■ **INSTRUCTIONS**:
A. In the Maartje Krekelaar profile, which club did she play for before Hockey Club 's-Hertogenbosch?
B. Quote the part of the Maartje Krekelaar profile that opens with the words containing "Maartje Krekelaar (born" and closes with "Club 's-Hertogenbosch since 2007.".
C. Extend the Maartje Krekelaar profile past its final sentence.

■ **EXCERPT TO READ**:
Maartje Krekelaar

Personal information
- Born: 6 July 1995 (age 31) Veghel, Netherlands
- Height: 171 cm (5 ft 7 in)

Sport
- Sport: Field hockey
- Position: Midfielder
- Club: Den Bosch

National team
- Years: Team / Caps / Goals
- 2015–: Netherlands / 43 / (11)

Medal record
Women's field hockey
Representing Netherlands
FIH Hockey World League
| Gold medal – first place | 2016-17 Auckland | Team |
Junior World Cup
| Silver medal – second place | 2016 Santiago | Team |
Champions Trophy
| Gold medal – first place | 2018 Changzhou | Team |

= Maartje Krekelaar =

Dutch field hockey player

Maartje Krekelaar (born 6 July 1995) is a Dutch field hockey player.

Maartje Krekelaar (Veghel, July 6, 1995) is a Dutch hockey player. To date, Krekelaar played 43 international matches (11 goals) for the national women's team (reference date 1 August 2019) [1]. She won with Hockey Club 's-Hertogenbosch six times the national title in the period 2011-2019 (in 2013 and 2019 silver). Previously she played at Hockeyclub Uden. Krekelaar is playing as a midfielder for Hockey Club 's-Hertogenbosch since 2007.

■ **DATA PROVIDED**:
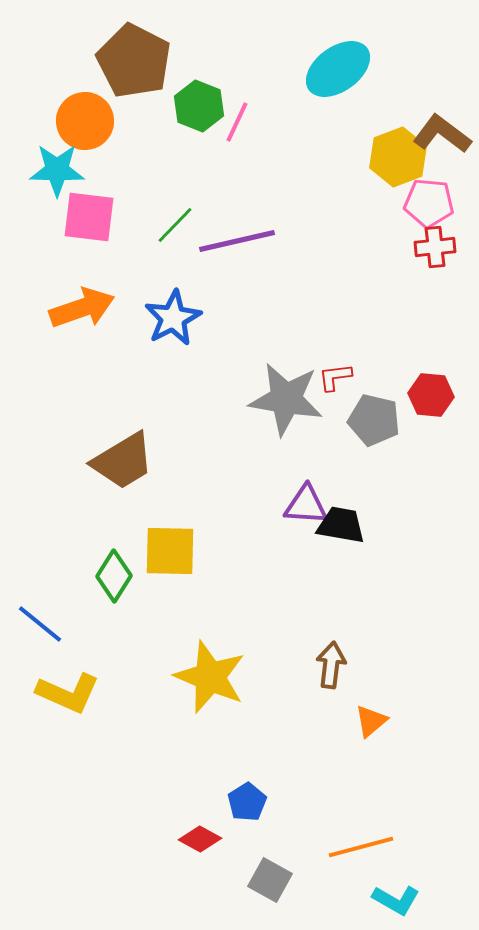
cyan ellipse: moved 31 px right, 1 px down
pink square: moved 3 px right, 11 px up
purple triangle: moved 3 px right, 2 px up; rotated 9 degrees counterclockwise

■ **RESPONSES PER TASK**:
A. Hockeyclub Uden.

B.
Maartje Krekelaar (born 6 July 1995) is a Dutch field hockey player.

Maartje Krekelaar (Veghel, July 6, 1995) is a Dutch hockey player. To date, Krekelaar played 43 international matches (11 goals) for the national women's team (reference date 1 August 2019) [1]. She won with Hockey Club 's-Hertogenbosch six times the national title in the period 2011-2019 (in 2013 and 2019 silver). Previously she played at Hockeyclub Uden. Krekelaar is playing as a midfielder for Hockey Club 's-Hertogenbosch since 2007.

C.
Krekelaar was part of the Netherlands Junior National Team at the 2016 Junior World Cup where the team finished second, losing to Argentina in the final.

For the Dutch, Krekelaar made her debut during the 2015 Hockey World League final in Rosario (Argentina). In the first group match against Germany, Krekelaar scored the 0-1 for the Netherlands.

Krekelaar played the Woman's Hockey World League Final 2017, in Auckland (NZL), and won with the national women's teamgold and became top scorer of the tournament with 5 field goals.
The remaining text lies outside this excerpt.